[Before-and-after object states]
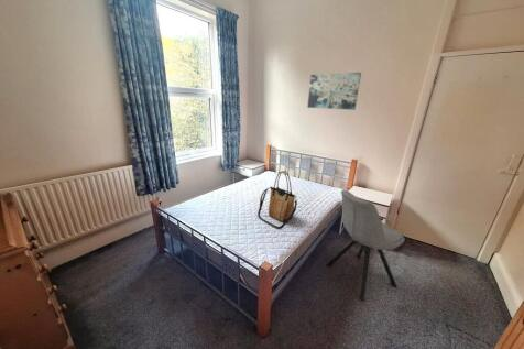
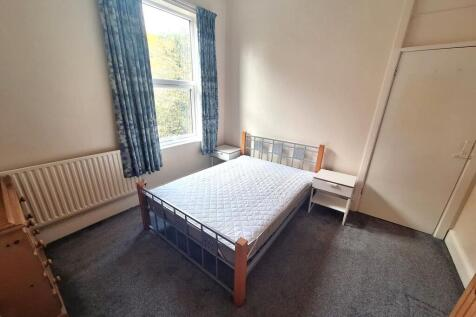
- wall art [306,72,362,111]
- tote bag [256,170,298,230]
- chair [326,188,406,302]
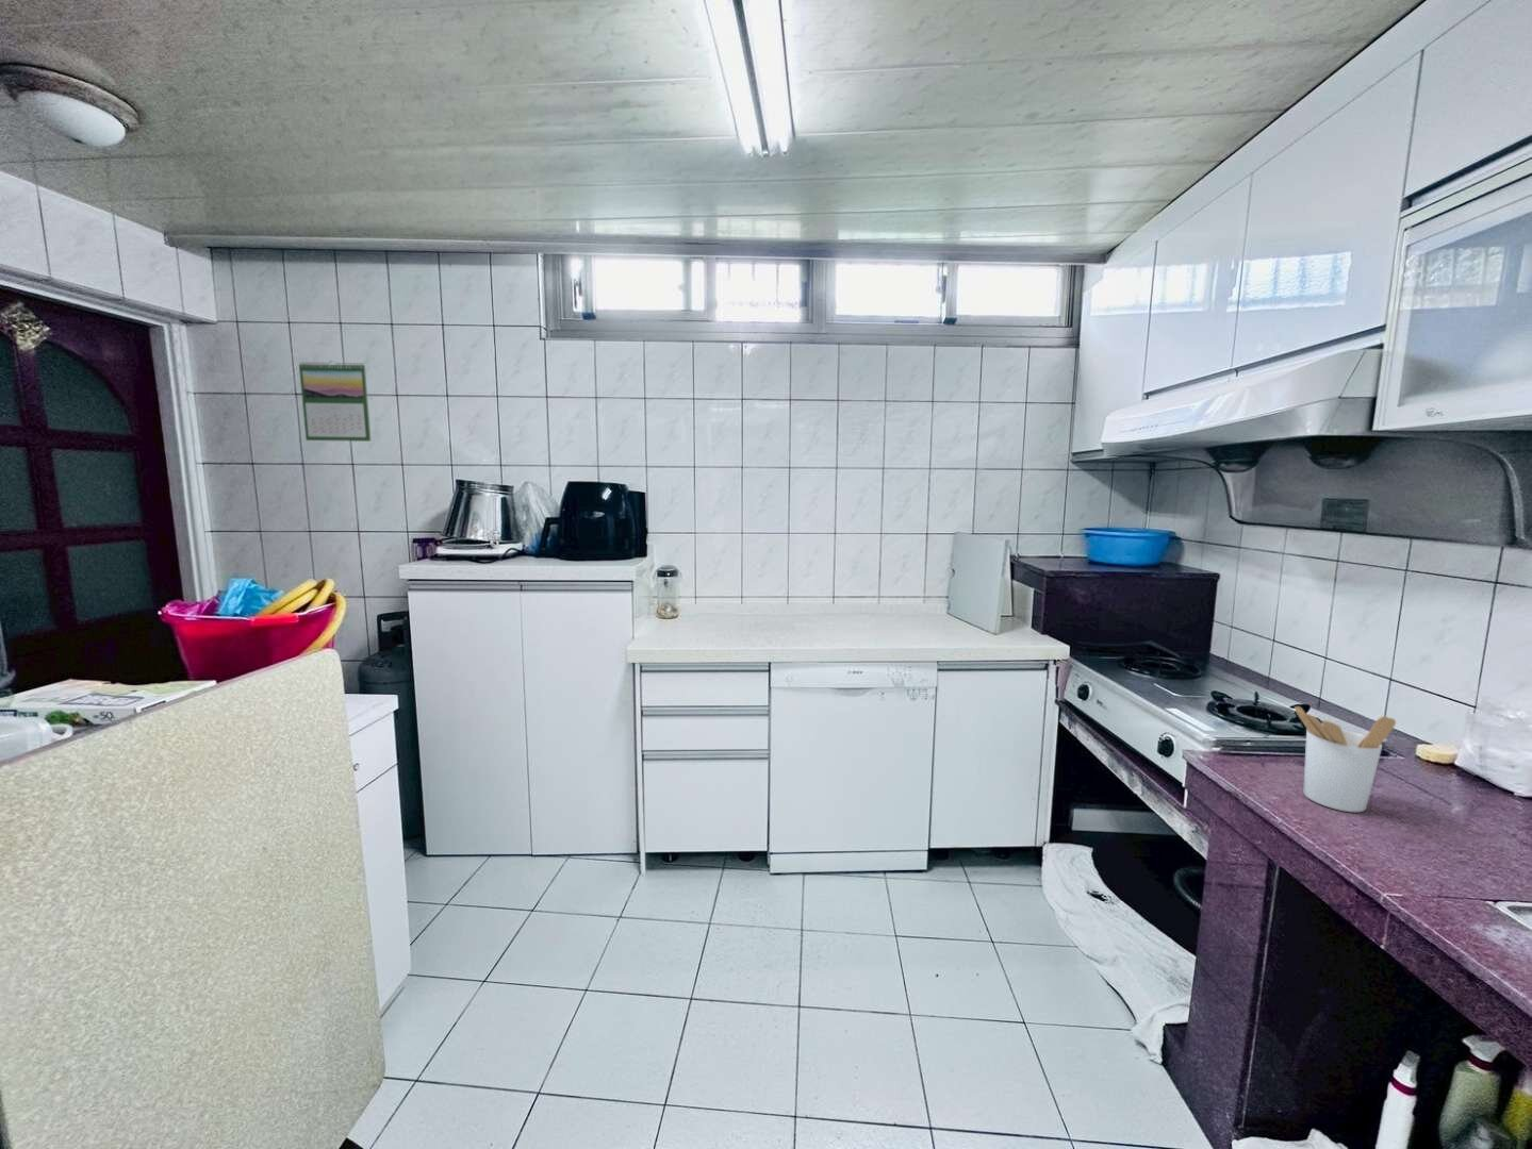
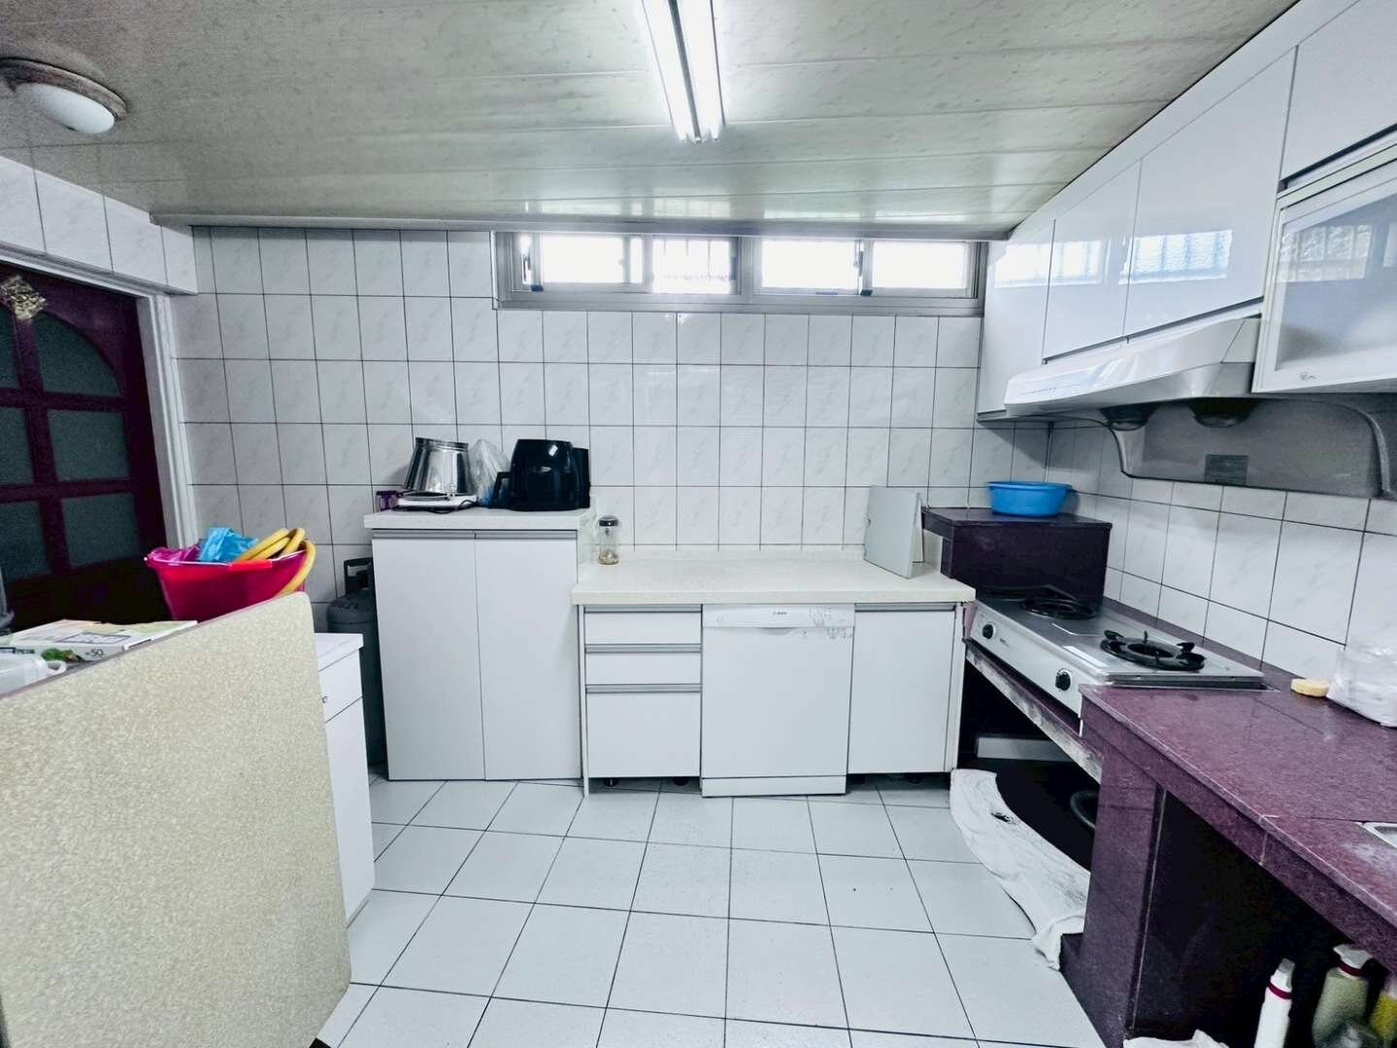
- calendar [298,360,373,443]
- utensil holder [1293,705,1397,812]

_WHAT YOU SHOULD DO_
Without carrying over any pictures, retype the records above exactly.

_SOLUTION TO THIS TASK_
- wall art [306,72,362,111]
- tote bag [256,170,298,230]
- chair [326,188,406,302]
- calendar [298,360,373,443]
- utensil holder [1293,705,1397,812]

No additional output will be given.